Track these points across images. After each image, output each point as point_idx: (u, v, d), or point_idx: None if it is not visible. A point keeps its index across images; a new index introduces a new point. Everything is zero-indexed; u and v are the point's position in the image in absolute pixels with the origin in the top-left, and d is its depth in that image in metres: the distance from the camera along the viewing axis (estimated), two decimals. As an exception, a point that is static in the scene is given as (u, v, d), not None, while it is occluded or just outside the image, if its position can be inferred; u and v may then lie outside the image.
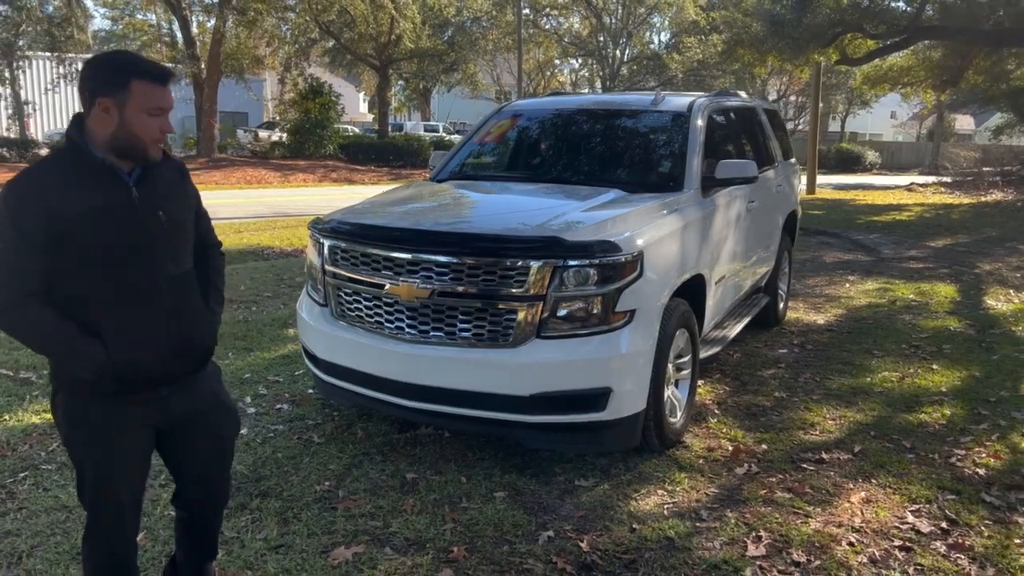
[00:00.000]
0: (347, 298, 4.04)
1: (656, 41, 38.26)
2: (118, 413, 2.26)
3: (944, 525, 3.52)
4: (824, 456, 4.20)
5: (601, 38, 35.74)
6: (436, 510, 3.46)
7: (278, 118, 33.09)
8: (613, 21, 35.88)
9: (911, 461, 4.17)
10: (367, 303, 3.94)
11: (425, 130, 37.50)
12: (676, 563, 3.13)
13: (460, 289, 3.67)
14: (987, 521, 3.56)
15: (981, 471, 4.07)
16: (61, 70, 27.51)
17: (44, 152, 26.27)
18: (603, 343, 3.64)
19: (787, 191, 6.60)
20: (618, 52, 36.02)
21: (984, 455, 4.25)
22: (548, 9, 36.51)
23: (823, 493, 3.79)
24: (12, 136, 26.71)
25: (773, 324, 6.72)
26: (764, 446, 4.33)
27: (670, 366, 4.23)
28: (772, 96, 42.29)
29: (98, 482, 2.28)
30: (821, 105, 45.29)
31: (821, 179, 29.58)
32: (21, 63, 27.26)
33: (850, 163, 39.69)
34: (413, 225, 3.91)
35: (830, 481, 3.92)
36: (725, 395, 5.14)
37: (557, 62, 39.86)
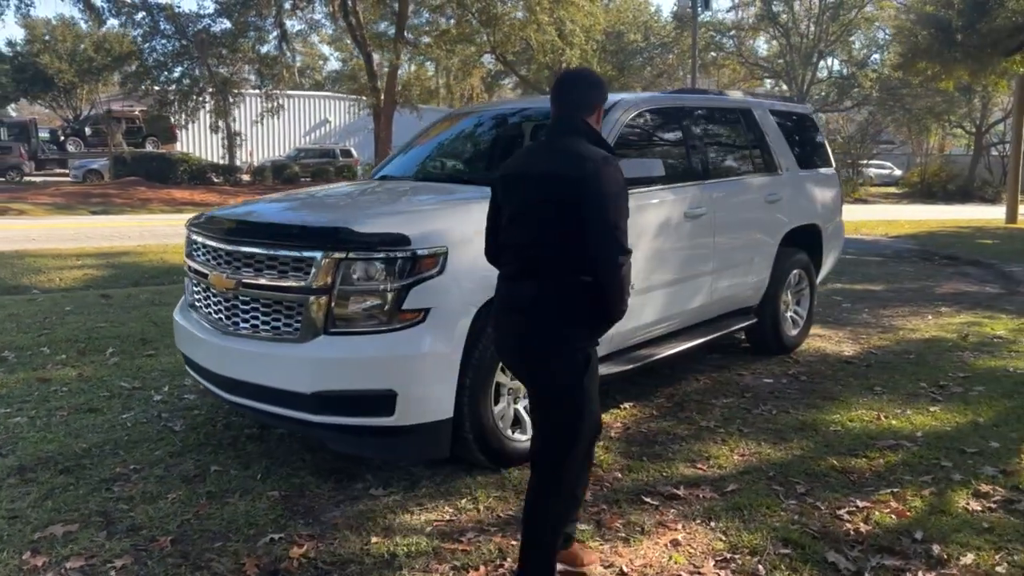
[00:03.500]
0: (193, 289, 4.14)
1: (857, 57, 35.45)
2: None
3: (743, 581, 2.92)
4: (681, 492, 3.65)
5: (789, 58, 33.81)
6: (193, 501, 3.42)
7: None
8: (803, 41, 33.85)
9: (786, 508, 3.51)
10: (203, 294, 4.01)
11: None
12: (370, 580, 2.86)
13: (258, 281, 3.63)
14: (804, 583, 2.91)
15: (865, 527, 3.34)
16: (268, 105, 30.72)
17: (246, 177, 29.39)
18: (386, 342, 3.42)
19: (792, 203, 5.83)
20: (808, 72, 33.89)
21: (888, 510, 3.48)
22: (733, 31, 35.24)
23: (633, 529, 3.29)
24: (223, 163, 30.13)
25: (775, 351, 5.96)
26: (620, 474, 3.85)
27: (509, 376, 3.90)
28: (997, 115, 37.71)
29: (594, 411, 2.65)
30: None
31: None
32: (235, 98, 30.70)
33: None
34: (229, 216, 3.93)
35: (657, 519, 3.39)
36: (642, 419, 4.64)
37: (743, 84, 38.16)
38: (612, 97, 4.79)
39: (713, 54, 37.46)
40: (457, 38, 27.23)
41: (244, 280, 3.66)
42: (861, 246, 14.07)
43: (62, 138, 35.61)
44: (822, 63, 35.62)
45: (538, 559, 2.62)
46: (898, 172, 40.76)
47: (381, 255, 3.42)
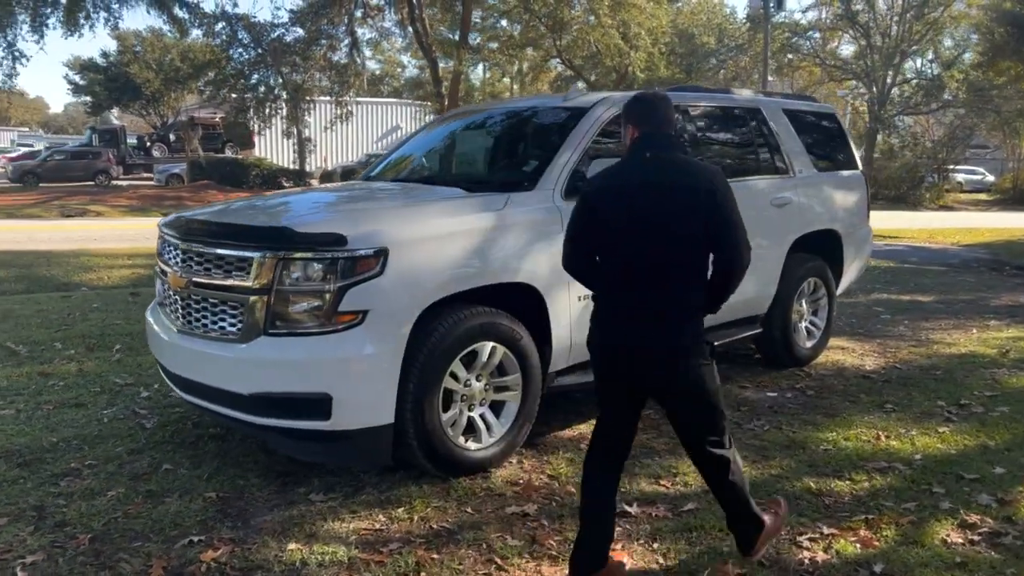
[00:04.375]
0: (161, 288, 4.17)
1: (946, 56, 33.64)
2: None
3: (662, 609, 2.72)
4: (633, 510, 3.45)
5: (870, 59, 32.43)
6: (130, 500, 3.42)
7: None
8: (884, 41, 32.42)
9: (742, 531, 3.27)
10: (167, 293, 4.02)
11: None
12: (272, 588, 2.78)
13: (205, 280, 3.62)
14: (728, 615, 2.69)
15: (822, 556, 3.08)
16: (338, 111, 31.35)
17: (315, 182, 30.07)
18: (321, 344, 3.35)
19: (805, 206, 5.50)
20: (890, 73, 32.42)
21: (855, 539, 3.21)
22: (811, 32, 34.08)
23: (566, 547, 3.11)
24: (295, 168, 30.91)
25: (787, 363, 5.63)
26: (573, 488, 3.66)
27: (476, 384, 3.77)
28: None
29: None
30: None
31: None
32: (308, 105, 31.43)
33: None
34: (189, 216, 3.94)
35: (597, 537, 3.21)
36: (621, 432, 4.42)
37: (822, 87, 36.86)
38: (595, 95, 4.65)
39: (791, 56, 36.32)
40: (520, 43, 27.21)
41: (194, 279, 3.66)
42: (926, 255, 13.33)
43: (148, 144, 37.29)
44: (908, 63, 34.04)
45: (749, 521, 2.91)
46: (991, 178, 38.67)
47: (317, 255, 3.35)
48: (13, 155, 39.46)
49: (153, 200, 22.97)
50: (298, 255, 3.37)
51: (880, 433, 4.41)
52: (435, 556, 3.03)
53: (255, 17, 29.42)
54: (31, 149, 42.90)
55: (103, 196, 24.60)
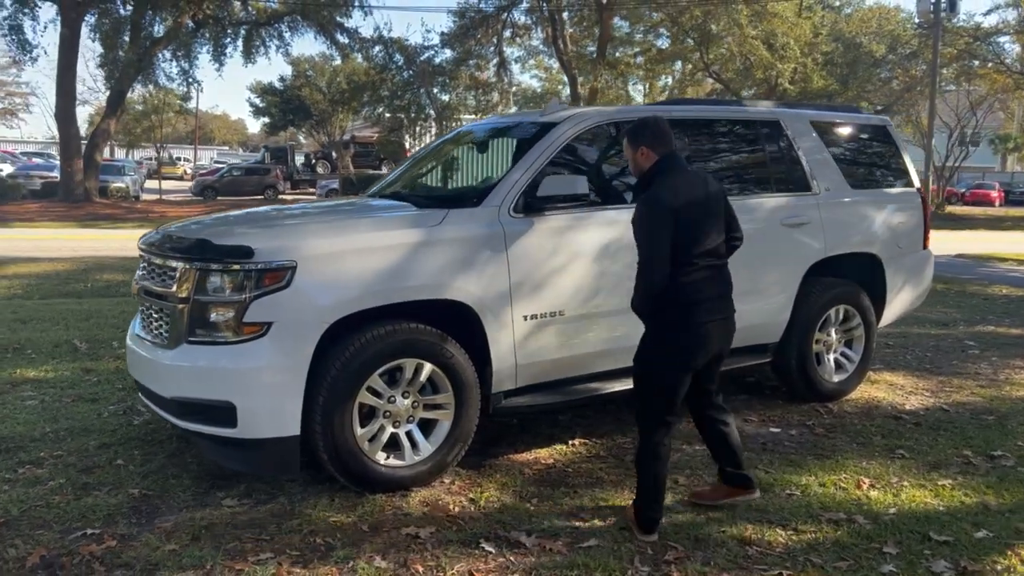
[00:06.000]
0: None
1: None
2: None
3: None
4: (528, 541, 3.29)
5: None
6: (62, 491, 3.66)
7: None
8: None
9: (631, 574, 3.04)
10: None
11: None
12: (119, 586, 2.89)
13: (149, 286, 3.84)
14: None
15: (699, 613, 2.79)
16: (483, 128, 32.24)
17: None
18: (226, 354, 3.45)
19: (830, 226, 4.99)
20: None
21: (749, 597, 2.89)
22: (992, 36, 31.02)
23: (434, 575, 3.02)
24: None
25: (808, 398, 5.14)
26: (483, 513, 3.54)
27: (401, 400, 3.74)
28: None
29: None
30: None
31: None
32: (455, 123, 32.58)
33: None
34: (163, 228, 4.17)
35: (472, 567, 3.09)
36: (579, 458, 4.25)
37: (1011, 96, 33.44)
38: (570, 111, 4.52)
39: (975, 62, 33.29)
40: (661, 58, 26.77)
41: (145, 287, 3.90)
42: (1083, 283, 11.73)
43: (313, 161, 40.04)
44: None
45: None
46: None
47: (226, 266, 3.47)
48: (203, 172, 43.68)
49: (302, 213, 24.58)
50: (210, 266, 3.50)
51: (864, 480, 3.93)
52: (296, 570, 3.03)
53: (408, 40, 30.77)
54: (220, 166, 47.31)
55: (262, 209, 26.58)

###

→ **Aim of the task**: Your task is to retype all the entries exactly and leave out any pictures.

→ **Exercise result**:
Track these points across images. After each image, output each point as point_idx: (u, v, d), or point_idx: None if it is not visible. A point keeps its index across images; a new index introduces a new point. Everything is zero-indexed; u and v are the point's position in the image in absolute pixels with the origin in the top-left, and d is its depth in that image in metres: the distance from the camera along the viewing axis (estimated), two decimals. As an exception, a point that is static in the scene is given as (u, v, d), not None, while it is occluded or just outside the image, if its position can be inferred; u and v may then lie outside the image.
[00:00.000]
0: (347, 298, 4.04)
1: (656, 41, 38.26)
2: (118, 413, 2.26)
3: (944, 525, 3.52)
4: (824, 456, 4.20)
5: (601, 38, 35.74)
6: (436, 510, 3.46)
7: (278, 118, 33.09)
8: (613, 21, 35.88)
9: (911, 461, 4.17)
10: (367, 303, 3.94)
11: (425, 130, 37.50)
12: (676, 563, 3.13)
13: (460, 289, 3.67)
14: (987, 521, 3.56)
15: (981, 471, 4.07)
16: (61, 70, 27.51)
17: (44, 152, 26.27)
18: (603, 343, 3.64)
19: (787, 191, 6.60)
20: (618, 52, 36.02)
21: (984, 455, 4.25)
22: (548, 9, 36.51)
23: (823, 493, 3.79)
24: (12, 136, 26.71)
25: (773, 324, 6.72)
26: (764, 446, 4.33)
27: (670, 366, 4.23)
28: (772, 96, 42.29)
29: (98, 482, 2.28)
30: (821, 105, 45.29)
31: (821, 179, 29.58)
32: (21, 63, 27.26)
33: (850, 163, 39.69)
34: (413, 225, 3.91)
35: (830, 481, 3.92)
36: (725, 395, 5.14)
37: (557, 62, 39.86)
[00:03.500]
0: (193, 289, 4.14)
1: (857, 57, 35.45)
2: None
3: (743, 581, 2.92)
4: (681, 492, 3.65)
5: (789, 58, 33.81)
6: (193, 501, 3.42)
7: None
8: (803, 41, 33.85)
9: (786, 508, 3.51)
10: (203, 294, 4.01)
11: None
12: (370, 580, 2.86)
13: (258, 281, 3.63)
14: (804, 583, 2.91)
15: (865, 527, 3.34)
16: (268, 105, 30.72)
17: (246, 177, 29.39)
18: (386, 342, 3.42)
19: (792, 203, 5.83)
20: (808, 72, 33.89)
21: (888, 510, 3.48)
22: (733, 31, 35.24)
23: (633, 529, 3.29)
24: (223, 163, 30.13)
25: (775, 351, 5.96)
26: (620, 474, 3.85)
27: (509, 376, 3.90)
28: (997, 115, 37.71)
29: (594, 411, 2.65)
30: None
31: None
32: (235, 98, 30.70)
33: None
34: (229, 216, 3.93)
35: (657, 519, 3.39)
36: (642, 419, 4.64)
37: (743, 84, 38.16)
38: (612, 97, 4.79)
39: (713, 54, 37.46)
40: (457, 38, 27.23)
41: (244, 280, 3.66)
42: (861, 246, 14.07)
43: (62, 138, 35.61)
44: (822, 63, 35.62)
45: (538, 559, 2.62)
46: (898, 172, 40.76)
47: (381, 255, 3.42)
[00:04.375]
0: (161, 288, 4.17)
1: (946, 56, 33.64)
2: None
3: (662, 609, 2.72)
4: (633, 510, 3.45)
5: (870, 59, 32.43)
6: (130, 500, 3.42)
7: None
8: (884, 41, 32.42)
9: (742, 531, 3.27)
10: (167, 293, 4.02)
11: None
12: (272, 588, 2.78)
13: (205, 280, 3.62)
14: (728, 615, 2.69)
15: (822, 556, 3.08)
16: (338, 111, 31.35)
17: (315, 182, 30.07)
18: (321, 344, 3.35)
19: (805, 206, 5.50)
20: (890, 73, 32.42)
21: (855, 539, 3.21)
22: (811, 32, 34.08)
23: (566, 547, 3.11)
24: (295, 168, 30.91)
25: (787, 363, 5.63)
26: (573, 488, 3.66)
27: (476, 384, 3.77)
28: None
29: None
30: None
31: None
32: (308, 105, 31.43)
33: None
34: (189, 216, 3.94)
35: (597, 537, 3.21)
36: (621, 432, 4.42)
37: (822, 87, 36.86)
38: (595, 95, 4.65)
39: (791, 56, 36.32)
40: (520, 43, 27.21)
41: (194, 279, 3.66)
42: (926, 255, 13.33)
43: (148, 144, 37.29)
44: (908, 63, 34.04)
45: (749, 521, 2.91)
46: (991, 178, 38.67)
47: (317, 255, 3.35)
48: (13, 155, 39.46)
49: (153, 200, 22.97)
50: (298, 255, 3.37)
51: (880, 433, 4.41)
52: (435, 556, 3.03)
53: (255, 17, 29.42)
54: (31, 149, 42.90)
55: (103, 196, 24.60)
[00:06.000]
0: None
1: None
2: None
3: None
4: (528, 541, 3.29)
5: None
6: (62, 491, 3.66)
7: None
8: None
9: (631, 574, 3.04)
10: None
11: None
12: (119, 586, 2.89)
13: (149, 286, 3.84)
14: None
15: (699, 613, 2.79)
16: (483, 128, 32.24)
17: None
18: (226, 354, 3.45)
19: (830, 226, 4.99)
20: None
21: (749, 597, 2.89)
22: (992, 36, 31.02)
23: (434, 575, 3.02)
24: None
25: (808, 398, 5.14)
26: (483, 513, 3.54)
27: (401, 400, 3.74)
28: None
29: None
30: None
31: None
32: (455, 123, 32.58)
33: None
34: (163, 228, 4.17)
35: (472, 567, 3.09)
36: (579, 458, 4.25)
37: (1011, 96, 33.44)
38: (570, 111, 4.52)
39: (975, 62, 33.29)
40: (661, 58, 26.77)
41: (145, 287, 3.90)
42: (1083, 283, 11.73)
43: (313, 161, 40.04)
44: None
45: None
46: None
47: (226, 266, 3.47)
48: (203, 172, 43.68)
49: (302, 213, 24.58)
50: (210, 266, 3.50)
51: (864, 480, 3.93)
52: (296, 570, 3.03)
53: (408, 40, 30.77)
54: (220, 166, 47.31)
55: (262, 209, 26.58)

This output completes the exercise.